Gary Mortimer and I are leaning towards a simulation round for the next T3 contest, but I need some feedback about what would work best.
There are two kinds of simulations: "open loop" and "closed loop".
Open loop means that you connect the output of the simulator to the input of the autopilot. The simulation drives the autopilot with synthetic GPS coordinates and sometimes synthetic attitude data, essentially replacing the autopilot's sensors. This basically fools the autopilot into thinking that it is flying, and you can watch how it responds. This is typically done by having the simulator output data via the serial port and feed that into the autopilot.
Closed loop means that you also connect the output of the autopilot to the input of the simulator, so that the autopilot is "flying" the aircraft on screen. This usually requires a relatively complicated bit of hardware that converts the PWM servo output of the autopilot into what amount to joystick commands via USB or serial that steer the plane in the simulator. It can also be done entirely in software on the host PC, as in the case of Matlab simulations being driven by a flight simulator.
Here are some blog posts that show examples:
--Curt Olson's FlightGear demo
--Faisal Shah closes the loop, Part 1
--Faisal Shah closes the loop, Part 2
Here's a proposed contest structure:
Two sets of winners:
Both must write "DIY" (in cursive) over a place of their choosing.
--Group One: Open loop (video showing you mirroring the airplanes control surfaces with the arrow keys): First six to complete this win a $25 gift certificate to the DIY Drones store.
--Group Two: Closed loop (aircraft controls the flight simulator): First three to complete this win a $50 gift certificate.
What do you think? Is this doable?
Comments
I can see that this round might get interesting and challenging. But I have difficulties to see the competative aspect of if. As I see it, when the competition opens, the point is to be the first one to upload a demo video. Then it is basically the person beeing in the right timezone (being awake) and with the fastest internetlink who wins? (I must surely be missing something/the point here).
brakar
Jokes a side I think this is brilliant idea. I think having a closed loop implementation will help a lot developing the platform. It should help a lot testing and debugging code.

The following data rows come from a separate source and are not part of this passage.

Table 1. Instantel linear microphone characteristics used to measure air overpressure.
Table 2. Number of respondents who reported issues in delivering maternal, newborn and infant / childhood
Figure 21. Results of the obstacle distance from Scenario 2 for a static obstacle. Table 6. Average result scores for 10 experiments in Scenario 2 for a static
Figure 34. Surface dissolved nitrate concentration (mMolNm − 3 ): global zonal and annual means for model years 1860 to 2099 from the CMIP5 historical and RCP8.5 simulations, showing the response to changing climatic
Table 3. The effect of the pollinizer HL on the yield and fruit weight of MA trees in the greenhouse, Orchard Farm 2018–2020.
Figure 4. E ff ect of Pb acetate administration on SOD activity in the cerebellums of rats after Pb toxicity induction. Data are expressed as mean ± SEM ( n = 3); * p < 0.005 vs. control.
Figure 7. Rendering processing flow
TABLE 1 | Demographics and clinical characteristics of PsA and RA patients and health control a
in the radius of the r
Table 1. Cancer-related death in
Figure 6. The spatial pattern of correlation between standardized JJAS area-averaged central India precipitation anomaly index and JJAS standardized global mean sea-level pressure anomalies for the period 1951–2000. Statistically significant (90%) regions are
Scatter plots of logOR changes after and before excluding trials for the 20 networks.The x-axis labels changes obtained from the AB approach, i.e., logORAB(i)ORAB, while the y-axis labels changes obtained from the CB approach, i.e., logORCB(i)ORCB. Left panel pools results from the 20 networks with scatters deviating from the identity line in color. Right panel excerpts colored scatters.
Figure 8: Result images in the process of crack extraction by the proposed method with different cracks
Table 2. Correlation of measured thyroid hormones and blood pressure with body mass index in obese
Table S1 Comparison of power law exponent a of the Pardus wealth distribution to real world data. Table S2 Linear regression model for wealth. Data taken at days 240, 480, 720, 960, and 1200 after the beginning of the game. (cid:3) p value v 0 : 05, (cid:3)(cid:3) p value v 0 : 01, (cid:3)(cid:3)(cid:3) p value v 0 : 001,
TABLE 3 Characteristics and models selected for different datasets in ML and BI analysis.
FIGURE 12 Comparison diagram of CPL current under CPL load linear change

Chris I think you should not only reward the fastest solutions but also the one solution that is more practical and easier to be reproduced by the community.
http://clearviewrc.com/kendata/Planes/EasyStar.zip
1. I love this idea. :-)
2. The Sig Rascal 110 is the aircraft that we have pretty well modeled in FlightGear. Take offs and gear dynamics are not quite right, but in the air it's pretty reasonable. My reference bird had an OS-1.60FX motor with an 18x10 prop and it could exceed 100mph in level flight. I dropped down to a lower pitch prop after the first few flights which also helped tame the landings down a bit (the prop could act as a bit of an air brake at idle rpm with a lower pitch prop.)
3. In my podcast interview I had promised my changes to the ardupilot to transform it into a servo management sub system (which would also allow it to read the pwm outputs of some other device and report them to FlightGear.) I'm still trying to refine and test my code changes here and push that over the finish line.
4, For a competition do we want to propose something slightly challenging that no one has every quite done before and then see what happens, or do we want to propose a task that we know for sure is doable, and just see who does it best?
5. FlightGear can load real time weather from the internet, so the weather card is still an option for those that want to play it. :-)
6. If anyone in the DIYdrones community wants to create a 3d model for an easystar (using sketchup, or blender, or ac3d, or creator, or 3d studio, or whatever, we could probably then try to find an aerodynamics person to rough out an initial flight dynamics model.)
7. I spoke with some of the FlightGear aero engineer guys and they were open to the idea of adding UAV class aircraft and power systems to the aeromatic tool (aeromatic is a rapid flight dynamics generator based on answering a series of questions about your aircraft. It's not perfect but it gives you a model that is in the ball park to start out with and then you can tune from there.)